Need help in creating a function to plot a Matplotlib GridSpec
I have a dataset with 80 variables. I am interested in creating a function that will automate the creation of a 20 X 4 GridSpec in Matplotlib. Each subplot would either contain a histogram or a barplot for each of the 80 variables in the data. As a first step, I successfully created two functions (I call them 'counts' and 'histogram') that contain the layout of the plot that I want. Both of them work when tested on individual variables. As a next step, I attempted to create a function that would take the column names, loop through a conditional to test whether the data type is an object or otherwise and call the right function based on the datatype as a new subplot. Here is the code that I have so far:
Creates list of coordinates we will need for subplot specification:
A = np.arange(21)
B = np.arange(4)
coords = []
for i in A:
for j in B:
coords.append([A[i], B[j]])
#Create the gridspec and layout the figure
import matplotlib.gridspec as gridspec
fig = plt.figure(figsize=(12,6))
gs = gridspec.GridSpec(2,4)
#Function that relies on what we've done above:
def grid(cols=['MSZoning', 'LotFrontage', 'LotArea', 'Street', 'Alley']):
for i in cols:
for vals in coords:
if str(train[i].dtype) == 'object':
plt.subplot('gs'+str(vals))
counts(cols)
else:
plt.subplot('gs'+str(vals))
histogram(cols)
When attempted, this code returns an error:
ValueError: Single argument to subplot must be a 3-digit integer
For purposes of helping you visualize, what I am hoping to achieve, I attach the screen shot below, which was produced by the line by line coding (with my created helper functions) I am trying to avoid:
Can anyone help me figure out where I am going wrong? I would appreciate any advice. Thank you!
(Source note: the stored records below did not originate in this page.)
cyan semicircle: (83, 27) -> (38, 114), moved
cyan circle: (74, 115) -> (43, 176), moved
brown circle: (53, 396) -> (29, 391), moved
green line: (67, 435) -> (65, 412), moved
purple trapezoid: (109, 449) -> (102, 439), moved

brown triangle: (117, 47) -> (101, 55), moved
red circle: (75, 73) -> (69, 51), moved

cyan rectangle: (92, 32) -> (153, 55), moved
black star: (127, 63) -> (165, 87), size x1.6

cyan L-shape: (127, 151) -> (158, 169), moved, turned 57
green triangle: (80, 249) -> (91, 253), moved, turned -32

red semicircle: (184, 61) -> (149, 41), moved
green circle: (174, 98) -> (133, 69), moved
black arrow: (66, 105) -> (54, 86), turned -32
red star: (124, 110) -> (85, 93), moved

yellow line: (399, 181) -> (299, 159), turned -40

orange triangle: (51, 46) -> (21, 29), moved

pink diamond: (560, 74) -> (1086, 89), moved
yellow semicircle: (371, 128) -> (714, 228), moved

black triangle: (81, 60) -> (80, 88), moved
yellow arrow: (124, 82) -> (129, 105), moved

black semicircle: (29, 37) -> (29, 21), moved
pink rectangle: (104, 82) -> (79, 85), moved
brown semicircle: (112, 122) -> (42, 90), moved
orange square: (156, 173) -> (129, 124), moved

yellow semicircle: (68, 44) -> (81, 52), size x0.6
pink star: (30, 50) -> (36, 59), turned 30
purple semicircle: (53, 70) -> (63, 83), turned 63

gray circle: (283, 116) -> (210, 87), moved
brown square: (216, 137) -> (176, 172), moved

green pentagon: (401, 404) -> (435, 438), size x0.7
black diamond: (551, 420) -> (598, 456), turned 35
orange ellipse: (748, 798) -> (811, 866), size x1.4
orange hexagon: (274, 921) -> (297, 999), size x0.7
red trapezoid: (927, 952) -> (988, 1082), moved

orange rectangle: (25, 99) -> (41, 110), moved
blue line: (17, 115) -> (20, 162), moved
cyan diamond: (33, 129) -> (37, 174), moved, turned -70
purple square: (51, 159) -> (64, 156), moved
The line plt.subplot('gs'+str(vals)) cannot work; which is also what the error tells you.
As can be seen from the matplotlib GridSpec tutorial, it needs to be
ax = plt.subplot(gs[0, 0])
So in your case you may use the values from the list as
ax = plt.subplot(gs[vals[0], vals[1]])
Mind that you also need to make sure that the coords list must have the n*m elements, if the gridspec is defined as gs = gridspec.GridSpec(n,m).